The firm’s Madrid office, which concentrates mainly on energy and shipping work, was set up because Spanish law firms were constantly referring English law work to Thomas Cooper’s London office.
Therefore, it made sense to handle it in Spain. Secondary to this was building a solid business in the Iberian Peninsula.
The firm’s Singapore office was the idea of partner Mark Sachs. He made a formal pitch to the firm to set up an office there in the late 1980s. At the time he was out of work, having recently left Canadian firm Bull Housser & Tupper, which had just pulled out of Peking.
Thomas Cooper took up the offer – it saw a business opportunity in servicing Chinese clients – and hired Sachs to set the ball rolling. Then, when some of Thomas Cooper’s Hong Kong clients moved to Canada, the firm followed them and set up an office there.
Thomas Cooper managed for decades to avoid the expense of having a permanent presence in Greece, despite being long-term legal advisers for the National Bank of Greece.

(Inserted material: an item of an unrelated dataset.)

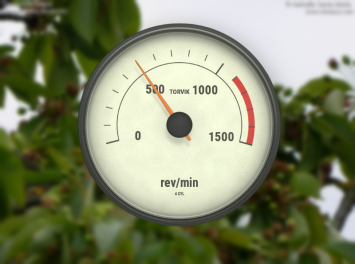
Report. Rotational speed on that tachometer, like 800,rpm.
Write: 500,rpm
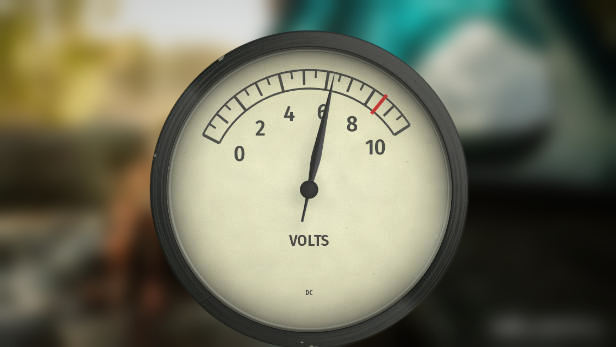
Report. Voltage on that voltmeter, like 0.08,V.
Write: 6.25,V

However, in 1999 it set up an office in Kolonaki, Athens’ shipping district, after a shift in client thinking: they had become dissatisfied with constantly referring work to London lawyers and had begun giving it to local firms.
In all these cases, Thomas Cooper has followed client needs as opposed to fulfilling some long-term strategy. But the firm has had some luck along the way too. Partner Alfred Merckx is attracting a lot of the competition work related to EU accession countries, thanks to his knowledge of EU law (he is a native Belgian) and his connections in Eastern Europe, a region he loves to visit.
Despite these adventurous overseas forays, Thomas Cooper is a fairly conservative firm, retaining a traditional management structure and is largely reliant on organic growth. It continues to rely a lot on ship casualty work, which the larger traditional maritime firms such as Clyde & Co and Ince & Co are pulling out of because of its low profit margin. Thomas Cooper acts for five London-based protection and indemnity (P&I) clubs and one in Scandinavia. In the aviation sector, it acts largely for small aircraft companies and airport support staff rather than for the big airlines.
Unlike many maritime firms, Thomas Cooper handles ship finance work as well as ship litigation. Swabey also brings in some big-ticket litigation. In two separate recent actions he has acted for fishermen in Spain and St George Island, near the Falkland Islands. It is not a coincidence that both these cases have Spanish-Latin American connections, as Thomas Cooper believes it has a big future in both these regions.